Alessandro Zan lo aveva annunciato qualche minuto prima della votazione: «Se passa la tagliola, la legge è morta». E così è stato.
Il voto è stato segreto, 154 favorevoli 131 contrari e 2 astenuti. Così il Ddl Zan si ferma in Senato e con questo la possibilità di prevenire e contrastare gli atti di violenza che abbiano alla base un movente relativo al sesso, al genere o alla disabilità.
Che una vittoria non sarebbe stata raggiunta così facilmente, ne eravamo tutti consapevoli. Il progressismo sbandierato nei social rientra nei confini ovattati di una “bolla” fatta di uguaglianza che è scoppiata: ad essere lo spillo è stata la classe politica. Anche la Chiesa aveva chiesto una rimodulazione. Eppure l’articolo 3 comma 4 della Costituzione parla chiaro: “L’uguaglianza sostanziale implica che lo Stato si adoperi effettivamente ed efficacemente per assicurare la parità dei diritti”. Forse ancora una volta prevalgono le logiche di partito sui diritti civili?

» QUESITI DA RISOLVERE:
(a) Rispondi alle domande seguenti basandoti sul testo sul Ddl Zan.
(i) Quanti voti favorevoli sono stati espressi nella votazione segreta?
(ii) Chi, oltre alla classe politica, aveva chiesto una rimodulazione della legge?
(iii) Quale articolo e quale comma della Costituzione vengono citati?
(b) Riporta senza alcuna modifica il passo del testo sul Ddl Zan che si apre con le parole "Il voto è stato" e si chiude con "sui diritti civili?".

[Voci archiviate]
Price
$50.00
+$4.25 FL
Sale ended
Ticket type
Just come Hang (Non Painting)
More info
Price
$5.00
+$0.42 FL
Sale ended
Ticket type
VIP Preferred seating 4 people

» RISPOSTE AI QUESITI:
(a)
(i) 154 voti favorevoli.
(ii) La Chiesa.
(iii) L'articolo 3, comma 4.

(b)
Il voto è stato segreto, 154 favorevoli 131 contrari e 2 astenuti. Così il Ddl Zan si ferma in Senato e con questo la possibilità di prevenire e contrastare gli atti di violenza che abbiano alla base un movente relativo al sesso, al genere o alla disabilità.
Che una vittoria non sarebbe stata raggiunta così facilmente, ne eravamo tutti consapevoli. Il progressismo sbandierato nei social rientra nei confini ovattati di una “bolla” fatta di uguaglianza che è scoppiata: ad essere lo spillo è stata la classe politica. Anche la Chiesa aveva chiesto una rimodulazione. Eppure l’articolo 3 comma 4 della Costituzione parla chiaro: “L’uguaglianza sostanziale implica che lo Stato si adoperi effettivamente ed efficacemente per assicurare la parità dei diritti”. Forse ancora una volta prevalgono le logiche di partito sui diritti civili?